Surprise! under the kick panel is lots of wires. Also, the end of the door sill interior trim.

The door sill trim is held down by three clips in front of the B-pillar, and at least one behind it. The three in front are 5, 15, and 24 inches back from the front edge of the trim strip. Lift straight up on the trim to pull out the clips, taking more care as you get closer to the joint where the door trim and the B-pillar trim meet, near the bottom seatbelt connection.

There are three plastic clips that hold the door trim under the B-pillar trim, seen below (left in the picture is the rear of the car). It is possible to pop the first two out by depressing the plastic around the seatbelt slot.

There are four "feet" that the pillar trim rests on. The inboard two are L-shaped clips. Reach down in the slot, push the clips gently towards the outside of the car, and simultaneously lift up on the trim, sliding it towards the roof of the car. once you free the clips from the car body, you can unhook the last clip from the door sill trim (near my fingers in the above picture).

Voila! You should be holding the lower section of b-pillar trim in your hands. Remove the cable clips and the plug for the security system button, and set the trim aside. The seatbelt is revealed.

With the seatbelt pulled out of the way, you can see the wire looms for the rear door puddle lights and window controls. I've added an extra pair of wires, using the existing wire looms to keep my wires from fouling the seatbelt.

When removing the bottom section, I broke a clip off. When I was reinstalling the trim, I tucked the cable behind the insulation, again, to keep it from fouling the seatbelt.

When you reinstall the bottom half, you need to set it in place so that the tabs near the top of the trim piece engage the white plastic doohickey with the D-shaped posts. Put it on the pillar higher than you want it to end up, and slide it down until the clips at the bottom engage.
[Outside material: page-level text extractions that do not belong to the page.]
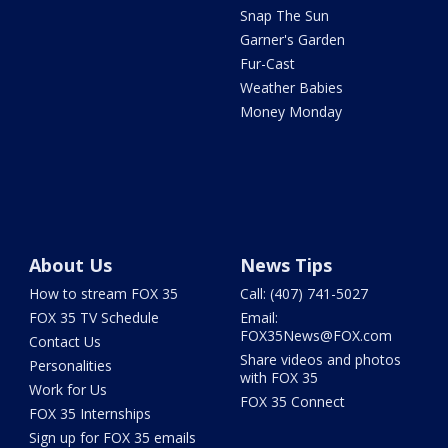
Snap The Sun
Garner's Garden
Fur-Cast
Weather Babies
Money Monday
About Us
News Tips
How to stream FOX 35
Call: (407) 741-5027
FOX 35 TV Schedule
Email:
FOX35News@FOX.com
Contact Us
Share videos and photos
Personalities
with FOX 35
Work for Us
FOX 35 Connect
FOX 35 Internships
Sign up for FOX 35 emails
When reinstalling the top section, seat the bottom on the plastic hinges, and then reattach the cable to its clips. Remember to seat the cable in the little hanger at the very top of the trim, or else it will restrict the motion of the seatbelt slider. Once you've got it all clipped back together, you should be able to lock the seatbelt into 5 different vertical positions. I think it's easiest to put the belt and the slider at the top of their ranges when reassembling, but your mileage may vary.
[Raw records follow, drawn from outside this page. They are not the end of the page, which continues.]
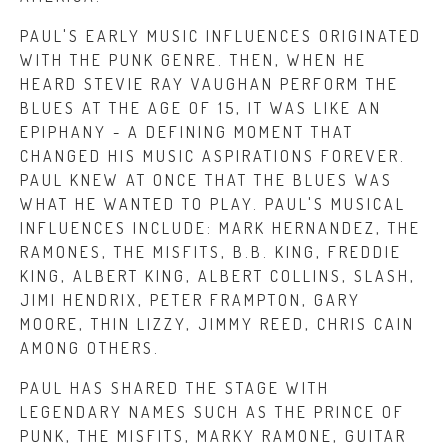
PAUL'S EARLY MUSIC INFLUENCES ORIGINATED
WITH THE PUNK GENRE. THEN, WHEN HE
HEARD STEVIE RAY VAUGHAN PERFORM THE
BLUES AT THE AGE OF 15, IT WAS LIKE AN
EPIPHANY - A DEFINING MOMENT THAT
CHANGED HIS MUSIC ASPIRATIONS FOREVER.
PAUL KNEW AT ONCE THAT THE BLUES WAS
WHAT HE WANTED TO PLAY. PAUL'S MUSICAL
INFLUENCES INCLUDE: MARK HERNANDEZ, THE
RAMONES, THE MISFITS, B.B. KING, FREDDIE
KING, ALBERT KING, ALBERT COLLINS, SLASH,
JIMI HENDRIX, PETER FRAMPTON, GARY
MOORE, THIN LIZZY, JIMMY REED, CHRIS CAIN
AMONG OTHERS.
PAUL HAS SHARED THE STAGE WITH
LEGENDARY NAMES SUCH AS THE PRINCE OF
PUNK, THE MISFITS, MARKY RAMONE, GUITAR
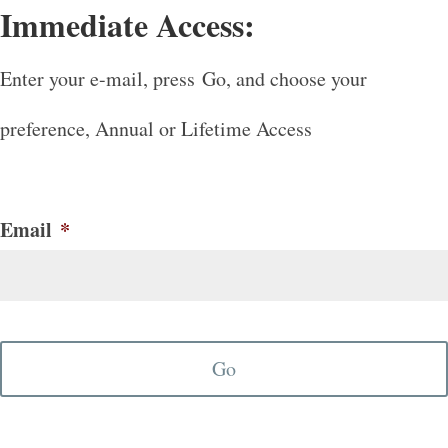
Immediate Access:
Enter your e-mail, press Go, and choose your
preference, Annual or Lifetime Access
Email
*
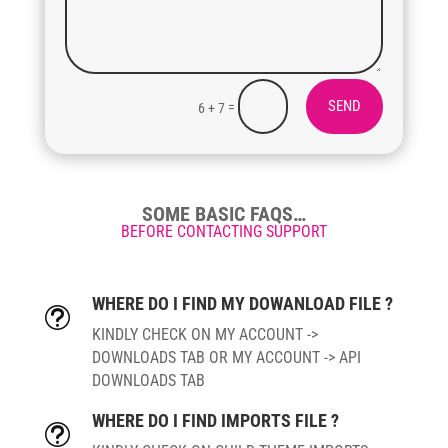
SEND
=
6 + 7
SOME BASIC FAQS…
BEFORE CONTACTING SUPPORT
WHERE DO I FIND MY DOWANLOAD FILE ?
t
KINDLY CHECK ON MY ACCOUNT ->
DOWNLOADS TAB OR MY ACCOUNT -> API
DOWNLOADS TAB
WHERE DO I FIND IMPORTS FILE ?
t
The trim should seat firmly in a slot in the rubber seal that surrounds the doors, on both sides. you don't want to catch the seal under the trim piece. Check everywhere before you pound the clips back in place with the heel of your hand. First picture bad, second picture good.

And that's it! Of course, if you're wiring the door handles to light up, there are a couple of other steps involved, but redtwinturbo explained those nicely and so they are left as further exercise for the reader.